Em meio a um cenário de tensão entre o Supremo Tribunal Federal (STF) e o bolsonarismo, o decano da Corte, Gilmar Mendes, buscou agendar uma reunião com Jair Bolsonaro para discutir a ofensiva de Donald Trump sobre o Brasil. O encontro, no entanto, não ocorreu devido à prisão do ex-presidente, que aconteceu em 4 de agosto.
Aliados de Bolsonaro confirmaram que, no dia de sua prisão, ele havia manifestado a intenção de se reunir com Mendes. O ministro, por sua vez, afirmou a interlocutores que foi sondado, mas que a situação tornava a reunião inviável. A prisão de Bolsonaro foi determinada por Alexandre de Moraes, em um contexto em que o governo americano já havia sancionado oito ministros do STF, incluindo Moraes, pela Lei Magnitsky.
Tentativas de Distensionamento
A proposta de encontro entre Mendes e Bolsonaro partiu do governador do Mato Grosso, Mauro Mendes, que é próximo a ambos. Contudo, o decano do STF condicionou a reunião a um “pacto de silêncio” por parte do deputado Eduardo Bolsonaro, que frequentemente ataca o Supremo. Essa condição não foi atendida, e a comunicação entre Mendes e o núcleo bolsonarista permanece restrita.

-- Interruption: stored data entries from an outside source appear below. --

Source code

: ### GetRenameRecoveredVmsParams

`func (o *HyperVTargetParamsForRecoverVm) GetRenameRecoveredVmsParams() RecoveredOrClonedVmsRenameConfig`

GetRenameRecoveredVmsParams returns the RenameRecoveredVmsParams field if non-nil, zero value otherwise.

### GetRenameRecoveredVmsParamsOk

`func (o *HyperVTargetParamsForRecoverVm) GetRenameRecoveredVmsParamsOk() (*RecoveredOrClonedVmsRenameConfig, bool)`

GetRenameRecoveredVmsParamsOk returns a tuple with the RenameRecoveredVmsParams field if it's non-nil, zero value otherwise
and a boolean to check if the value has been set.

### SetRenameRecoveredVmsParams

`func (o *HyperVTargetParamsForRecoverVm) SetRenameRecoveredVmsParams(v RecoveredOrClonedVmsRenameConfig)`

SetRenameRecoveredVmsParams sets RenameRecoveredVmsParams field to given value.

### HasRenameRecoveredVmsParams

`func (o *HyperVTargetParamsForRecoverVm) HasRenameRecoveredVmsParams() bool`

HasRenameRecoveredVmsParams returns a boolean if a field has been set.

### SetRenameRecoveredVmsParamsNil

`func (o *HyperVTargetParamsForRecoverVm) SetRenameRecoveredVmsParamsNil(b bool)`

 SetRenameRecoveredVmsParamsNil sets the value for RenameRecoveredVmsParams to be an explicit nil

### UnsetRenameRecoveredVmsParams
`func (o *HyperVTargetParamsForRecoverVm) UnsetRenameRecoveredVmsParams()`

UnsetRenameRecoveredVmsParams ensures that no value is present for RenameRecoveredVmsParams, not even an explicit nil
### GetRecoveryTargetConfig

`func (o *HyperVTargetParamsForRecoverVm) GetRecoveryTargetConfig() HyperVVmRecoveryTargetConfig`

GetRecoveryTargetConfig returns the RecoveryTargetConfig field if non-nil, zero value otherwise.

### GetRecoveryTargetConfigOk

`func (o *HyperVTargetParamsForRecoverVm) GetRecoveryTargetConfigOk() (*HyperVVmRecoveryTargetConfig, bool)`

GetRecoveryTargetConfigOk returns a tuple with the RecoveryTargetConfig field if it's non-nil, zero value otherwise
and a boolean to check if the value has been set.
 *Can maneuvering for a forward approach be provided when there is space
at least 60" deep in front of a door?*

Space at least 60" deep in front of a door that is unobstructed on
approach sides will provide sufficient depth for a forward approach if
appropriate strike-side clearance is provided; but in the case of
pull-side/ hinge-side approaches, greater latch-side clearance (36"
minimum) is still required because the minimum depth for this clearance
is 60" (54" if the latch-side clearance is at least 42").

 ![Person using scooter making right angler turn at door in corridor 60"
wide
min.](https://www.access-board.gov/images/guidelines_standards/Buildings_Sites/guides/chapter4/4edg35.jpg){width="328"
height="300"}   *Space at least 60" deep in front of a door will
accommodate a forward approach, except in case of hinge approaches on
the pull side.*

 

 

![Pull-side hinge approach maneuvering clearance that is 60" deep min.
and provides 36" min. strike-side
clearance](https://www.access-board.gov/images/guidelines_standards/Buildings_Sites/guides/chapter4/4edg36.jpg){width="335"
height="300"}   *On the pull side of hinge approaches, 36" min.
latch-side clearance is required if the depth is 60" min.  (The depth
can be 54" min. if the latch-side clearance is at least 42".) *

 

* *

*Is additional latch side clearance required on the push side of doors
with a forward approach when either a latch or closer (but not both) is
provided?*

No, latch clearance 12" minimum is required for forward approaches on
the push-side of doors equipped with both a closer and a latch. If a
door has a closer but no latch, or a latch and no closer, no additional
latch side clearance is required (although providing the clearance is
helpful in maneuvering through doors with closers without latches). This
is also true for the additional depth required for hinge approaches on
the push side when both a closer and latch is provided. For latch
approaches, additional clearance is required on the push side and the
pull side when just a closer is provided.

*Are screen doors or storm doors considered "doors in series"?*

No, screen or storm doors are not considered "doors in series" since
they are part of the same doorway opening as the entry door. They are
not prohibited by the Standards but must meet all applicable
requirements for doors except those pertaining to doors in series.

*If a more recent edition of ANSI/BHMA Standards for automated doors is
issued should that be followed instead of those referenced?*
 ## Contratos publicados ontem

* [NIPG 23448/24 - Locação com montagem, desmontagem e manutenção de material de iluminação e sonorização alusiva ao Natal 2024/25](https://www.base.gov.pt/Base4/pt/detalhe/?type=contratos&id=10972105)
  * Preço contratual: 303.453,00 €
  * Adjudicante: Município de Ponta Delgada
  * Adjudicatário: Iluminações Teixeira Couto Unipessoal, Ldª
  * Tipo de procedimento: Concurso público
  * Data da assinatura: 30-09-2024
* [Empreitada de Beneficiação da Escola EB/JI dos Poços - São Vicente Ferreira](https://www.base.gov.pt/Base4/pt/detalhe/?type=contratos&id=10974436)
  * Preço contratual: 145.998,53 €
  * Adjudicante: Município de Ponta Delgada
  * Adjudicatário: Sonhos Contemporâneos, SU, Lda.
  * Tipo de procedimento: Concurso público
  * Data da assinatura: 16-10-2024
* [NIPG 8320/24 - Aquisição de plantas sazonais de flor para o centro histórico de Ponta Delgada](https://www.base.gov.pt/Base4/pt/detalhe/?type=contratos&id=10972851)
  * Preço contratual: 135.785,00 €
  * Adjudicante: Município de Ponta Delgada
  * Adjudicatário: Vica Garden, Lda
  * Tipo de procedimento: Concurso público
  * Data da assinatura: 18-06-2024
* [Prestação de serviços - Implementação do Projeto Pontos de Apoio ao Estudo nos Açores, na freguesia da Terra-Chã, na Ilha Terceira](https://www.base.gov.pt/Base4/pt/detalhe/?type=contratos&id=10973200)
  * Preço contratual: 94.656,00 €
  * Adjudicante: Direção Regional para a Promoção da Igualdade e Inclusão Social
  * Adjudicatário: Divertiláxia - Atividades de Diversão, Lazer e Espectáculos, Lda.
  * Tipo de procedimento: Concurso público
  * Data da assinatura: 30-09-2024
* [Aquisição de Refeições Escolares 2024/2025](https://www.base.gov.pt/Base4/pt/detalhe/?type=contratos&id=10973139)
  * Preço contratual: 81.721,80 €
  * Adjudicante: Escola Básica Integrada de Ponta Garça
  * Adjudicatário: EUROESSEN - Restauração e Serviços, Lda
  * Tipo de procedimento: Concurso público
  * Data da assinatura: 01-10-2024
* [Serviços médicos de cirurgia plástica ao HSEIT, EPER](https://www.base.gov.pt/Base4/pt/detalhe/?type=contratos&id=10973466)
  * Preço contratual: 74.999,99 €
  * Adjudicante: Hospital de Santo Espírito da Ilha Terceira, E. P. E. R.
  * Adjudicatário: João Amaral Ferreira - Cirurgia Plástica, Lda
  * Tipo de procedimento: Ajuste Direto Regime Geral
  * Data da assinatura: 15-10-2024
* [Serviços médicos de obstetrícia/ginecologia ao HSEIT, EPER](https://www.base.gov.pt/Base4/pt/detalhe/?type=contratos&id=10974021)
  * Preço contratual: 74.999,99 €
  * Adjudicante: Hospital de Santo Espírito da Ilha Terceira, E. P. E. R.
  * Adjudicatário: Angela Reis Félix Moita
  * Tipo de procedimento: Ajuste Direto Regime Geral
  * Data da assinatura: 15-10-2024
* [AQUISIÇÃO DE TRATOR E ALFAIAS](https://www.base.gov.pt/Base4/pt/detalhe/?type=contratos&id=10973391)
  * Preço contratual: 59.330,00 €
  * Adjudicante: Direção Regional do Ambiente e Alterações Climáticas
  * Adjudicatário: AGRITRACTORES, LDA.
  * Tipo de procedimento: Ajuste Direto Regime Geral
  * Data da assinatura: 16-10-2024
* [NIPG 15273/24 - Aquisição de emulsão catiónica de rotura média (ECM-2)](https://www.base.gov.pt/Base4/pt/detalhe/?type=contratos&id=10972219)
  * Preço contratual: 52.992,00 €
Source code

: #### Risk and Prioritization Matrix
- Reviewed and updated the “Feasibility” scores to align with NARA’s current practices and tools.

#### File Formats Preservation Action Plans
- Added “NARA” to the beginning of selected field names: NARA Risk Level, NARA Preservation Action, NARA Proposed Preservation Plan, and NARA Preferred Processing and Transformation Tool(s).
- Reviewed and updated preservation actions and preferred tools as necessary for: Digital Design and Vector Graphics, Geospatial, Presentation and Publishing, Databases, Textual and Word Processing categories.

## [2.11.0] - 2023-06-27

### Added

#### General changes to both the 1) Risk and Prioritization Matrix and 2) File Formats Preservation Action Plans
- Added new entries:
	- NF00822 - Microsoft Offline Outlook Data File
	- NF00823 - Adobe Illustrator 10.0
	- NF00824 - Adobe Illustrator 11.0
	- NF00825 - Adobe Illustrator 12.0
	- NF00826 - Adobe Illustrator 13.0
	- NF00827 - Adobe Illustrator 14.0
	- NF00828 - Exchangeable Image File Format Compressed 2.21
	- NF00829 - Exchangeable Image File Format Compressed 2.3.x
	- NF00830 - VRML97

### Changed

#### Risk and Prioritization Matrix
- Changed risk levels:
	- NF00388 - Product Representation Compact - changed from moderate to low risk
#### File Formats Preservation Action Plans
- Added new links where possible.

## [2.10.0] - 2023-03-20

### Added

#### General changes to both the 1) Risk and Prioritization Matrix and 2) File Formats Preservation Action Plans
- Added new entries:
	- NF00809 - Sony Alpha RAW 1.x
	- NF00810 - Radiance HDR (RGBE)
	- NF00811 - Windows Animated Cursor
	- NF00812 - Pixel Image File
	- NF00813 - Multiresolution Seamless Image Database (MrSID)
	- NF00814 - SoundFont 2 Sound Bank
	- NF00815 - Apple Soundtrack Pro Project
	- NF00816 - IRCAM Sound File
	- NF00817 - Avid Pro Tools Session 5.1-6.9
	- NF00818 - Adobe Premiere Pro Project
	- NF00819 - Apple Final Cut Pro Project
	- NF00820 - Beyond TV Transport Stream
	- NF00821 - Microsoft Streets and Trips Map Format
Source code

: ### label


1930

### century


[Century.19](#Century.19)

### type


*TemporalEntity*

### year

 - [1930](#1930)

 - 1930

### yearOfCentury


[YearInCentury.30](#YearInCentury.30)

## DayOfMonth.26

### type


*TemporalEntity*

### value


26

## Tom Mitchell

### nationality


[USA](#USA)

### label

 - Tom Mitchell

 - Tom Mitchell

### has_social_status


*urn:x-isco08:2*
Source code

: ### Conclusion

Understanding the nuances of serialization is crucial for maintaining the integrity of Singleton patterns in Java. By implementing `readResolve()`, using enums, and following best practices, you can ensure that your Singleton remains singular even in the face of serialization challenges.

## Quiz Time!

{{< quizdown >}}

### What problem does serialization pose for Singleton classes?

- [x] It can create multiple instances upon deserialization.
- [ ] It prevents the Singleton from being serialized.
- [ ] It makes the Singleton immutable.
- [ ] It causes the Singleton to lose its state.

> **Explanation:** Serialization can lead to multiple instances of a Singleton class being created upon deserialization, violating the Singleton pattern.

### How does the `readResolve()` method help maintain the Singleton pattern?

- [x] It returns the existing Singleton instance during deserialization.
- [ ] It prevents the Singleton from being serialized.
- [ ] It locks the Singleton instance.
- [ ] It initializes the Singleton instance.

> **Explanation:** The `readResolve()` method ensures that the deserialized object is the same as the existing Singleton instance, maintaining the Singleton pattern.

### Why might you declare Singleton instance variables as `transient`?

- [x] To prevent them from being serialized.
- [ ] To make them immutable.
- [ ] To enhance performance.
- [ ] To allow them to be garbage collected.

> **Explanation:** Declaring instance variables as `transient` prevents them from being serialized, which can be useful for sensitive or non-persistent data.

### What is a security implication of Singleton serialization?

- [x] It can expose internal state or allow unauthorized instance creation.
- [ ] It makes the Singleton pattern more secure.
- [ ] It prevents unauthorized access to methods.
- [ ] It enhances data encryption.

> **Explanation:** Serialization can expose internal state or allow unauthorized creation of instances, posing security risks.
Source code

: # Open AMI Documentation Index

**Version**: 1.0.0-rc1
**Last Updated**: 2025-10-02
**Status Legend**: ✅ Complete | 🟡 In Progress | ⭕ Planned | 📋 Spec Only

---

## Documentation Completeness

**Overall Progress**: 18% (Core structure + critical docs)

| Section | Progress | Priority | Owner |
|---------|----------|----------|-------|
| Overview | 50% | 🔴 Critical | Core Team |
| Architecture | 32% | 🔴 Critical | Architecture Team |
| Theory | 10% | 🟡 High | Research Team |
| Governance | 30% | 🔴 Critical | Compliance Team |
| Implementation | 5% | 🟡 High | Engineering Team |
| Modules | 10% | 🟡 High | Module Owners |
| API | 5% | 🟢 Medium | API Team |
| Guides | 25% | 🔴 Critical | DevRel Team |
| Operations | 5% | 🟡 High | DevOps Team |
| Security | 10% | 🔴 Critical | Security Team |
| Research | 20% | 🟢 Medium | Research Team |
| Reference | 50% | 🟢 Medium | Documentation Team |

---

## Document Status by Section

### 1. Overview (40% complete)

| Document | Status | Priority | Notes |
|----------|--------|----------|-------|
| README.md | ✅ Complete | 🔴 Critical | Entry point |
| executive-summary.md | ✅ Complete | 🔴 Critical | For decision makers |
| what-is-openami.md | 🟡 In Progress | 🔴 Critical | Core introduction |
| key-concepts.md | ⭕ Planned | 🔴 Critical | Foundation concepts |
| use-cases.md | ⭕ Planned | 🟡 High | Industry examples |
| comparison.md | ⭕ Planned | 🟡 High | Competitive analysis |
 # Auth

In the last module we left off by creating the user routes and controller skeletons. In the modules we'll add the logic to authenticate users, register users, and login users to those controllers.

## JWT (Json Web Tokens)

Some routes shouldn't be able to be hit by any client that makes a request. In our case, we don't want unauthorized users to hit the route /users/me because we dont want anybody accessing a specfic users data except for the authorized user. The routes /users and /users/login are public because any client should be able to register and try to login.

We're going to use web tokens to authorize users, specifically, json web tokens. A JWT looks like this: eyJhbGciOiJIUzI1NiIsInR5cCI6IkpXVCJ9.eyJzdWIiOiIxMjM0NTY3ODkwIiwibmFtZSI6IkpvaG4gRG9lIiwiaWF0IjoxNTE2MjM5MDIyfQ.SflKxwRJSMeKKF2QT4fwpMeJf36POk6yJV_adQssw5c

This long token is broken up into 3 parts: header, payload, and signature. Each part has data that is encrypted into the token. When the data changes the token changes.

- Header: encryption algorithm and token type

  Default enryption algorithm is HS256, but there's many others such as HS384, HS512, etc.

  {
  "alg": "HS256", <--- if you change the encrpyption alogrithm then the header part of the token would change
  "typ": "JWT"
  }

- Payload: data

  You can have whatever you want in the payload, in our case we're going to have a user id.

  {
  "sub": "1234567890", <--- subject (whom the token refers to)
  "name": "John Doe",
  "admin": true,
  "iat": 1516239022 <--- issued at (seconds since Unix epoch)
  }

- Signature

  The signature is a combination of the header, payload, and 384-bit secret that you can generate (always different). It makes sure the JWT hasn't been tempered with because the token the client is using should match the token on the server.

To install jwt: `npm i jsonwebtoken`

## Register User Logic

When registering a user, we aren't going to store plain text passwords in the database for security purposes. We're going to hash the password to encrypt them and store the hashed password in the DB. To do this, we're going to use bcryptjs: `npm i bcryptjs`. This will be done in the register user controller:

Gilmar Mendes, que durante o governo Bolsonaro havia indicado seu chefe de gabinete para o Conselho Administrativo de Defesa Econômica (Cade), tentava se posicionar como um interlocutor em busca de um ambiente mais pacífico. Entretanto, com a prisão de Bolsonaro, os canais de diálogo foram severamente limitados, e o ex-presidente está proibido de se comunicar com aliados por meio de celulares.